Most of the research – 97% – was also deemed at high risk of bias.
Does fluoridation benefit adults? Evidence was found wanting. Would caries rates jump if fluoridation were stopped? Again, evidence was found wanting. In the end, wrote the authors,
There is very little contemporary evidence, meeting the review’s inclusion criteria, that has evaluated the effectiveness of water fluoridation for the prevention of caries.
The available data come predominantly from studies conducted prior to 1975, and indicate that water fluoridation is effective at reducing caries levels in both deciduous and permanent dentition in children. Our confidence in the size of the effect estimates is limited by the observational nature of the study designs, the high risk of bias within the studies and, importantly, the applicability of the evidence to current lifestyles. [emphasis added]
Despite all this, fluoride remains the only medication added to public water.

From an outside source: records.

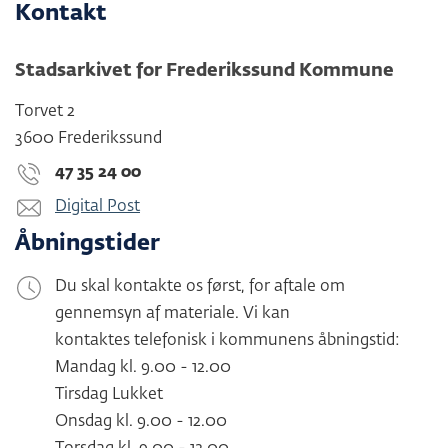
Kontakt
Stadsarkivet for Frederikssund Kommune
Torvet 2
3600 Frederikssund
47 35 24 00
Digital Post
Åbningstider
Du skal kontakte os først, for aftale om
gennemsyn af materiale. Vi kan
kontaktes telefonisk i kommunens åbningstid:
Mandag kl. 9.00 - 12.00
Tirsdag Lukket
Onsdag kl. 9.00 - 12.00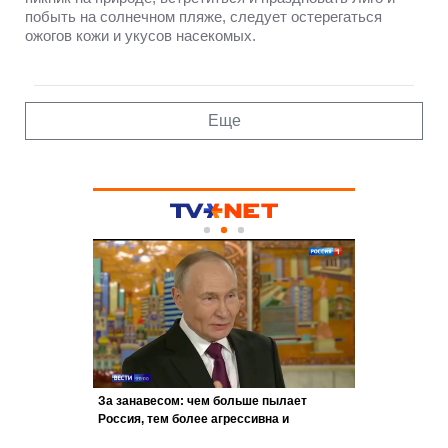
побыть на солнечном пляже, следует остерегаться
ожогов кожи и укусов насекомых.
Еще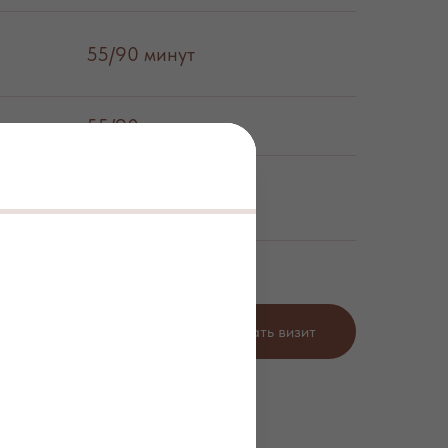
55/90 минут
55/90 минут
55 минут
Запланировать визит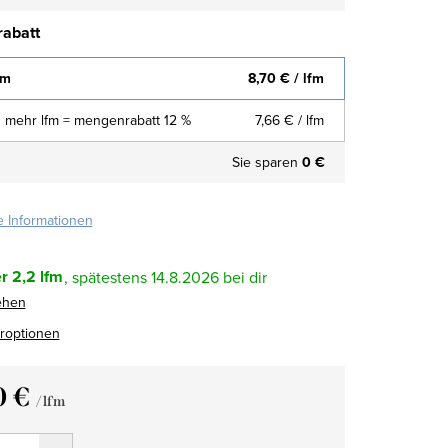
abatt
fm
8,70 €
/ lfm
 mehr lfm = mengenrabatt 12 %
7,66 €
/ lfm
Sie sparen
0 €
te Informationen
r
2,2 lfm
14.8.2026
ehen
eroptionen
0 €
/ lfm
fspreis: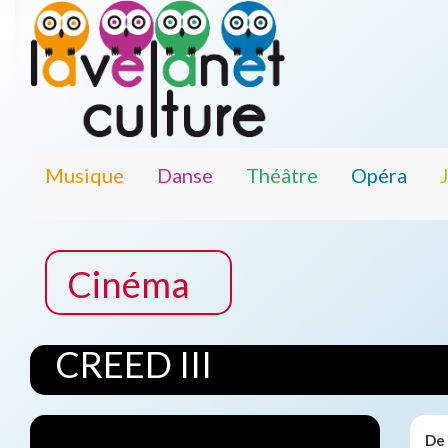
Musique
Danse
Théâtre
Opéra
Cinéma
CREED III
De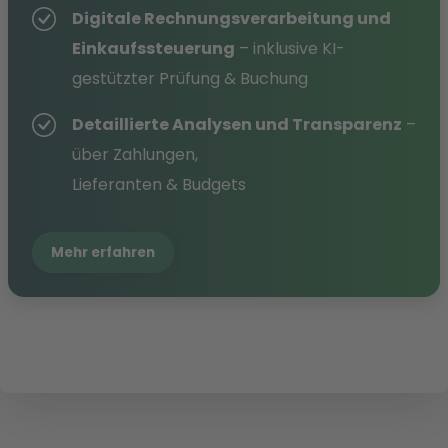
Digitale Rechnungsverarbeitung und
Einkaufssteuerung
– inklusive KI-
gestützter Prüfung & Buchung
Detaillierte Analysen und Transparenz
–
über Zahlungen,
Lieferanten & Budgets
Mehr erfahren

It’s considered good “prevention.” Yet there are more effective and far less toxic things we can do to prevent caries, starting with good hygiene and healthful, nutrient-dense diets.
For every medication – every health intervention – carries some degree of risk, and when it comes to fluoride, the more we learn about its risks, the more they exceed any theoretical benefit. While the current review didn’t consider the systemic effects of swallowing fluoride, it did consider fluorosis – the mottling of tooth enamel due to excess fluoride exposure.
The researchers calculated that, in areas with a fluoride level of 0.7 ppm in the water, approximately 12% of the people evaluated had fluorosis that could cause concern about their appearance. This increases to 40% when considering fluorosis of any level .
It’s interesting to note that the level mentioned – 0.7 ppm – is the recently revised recommendation of the US Department of Health and Human Services. One of the reasons they lowered the level was concern about too much fluoride in the modern environment. Some of it may be naturally occurring. Most is manufactured – typically byproduct of the phosphate fertilizer industry. It’s available in toothpastes and rinses. You can even find fluoridated floss! Conventional dentistry has its fluoride treatments and supplements, as well.
And then there’s the stuff in water.
Documented health risks from chronic fluoride exposure include thyroid problems and cognitive delays, as well as cardiovascular disease, diabetes and other conditions.
No evidence of benefit, yet good evidence of risk? It’s time to finally and for good “Get the F Out of Texas” and end this practice. We deserve clean, pure water.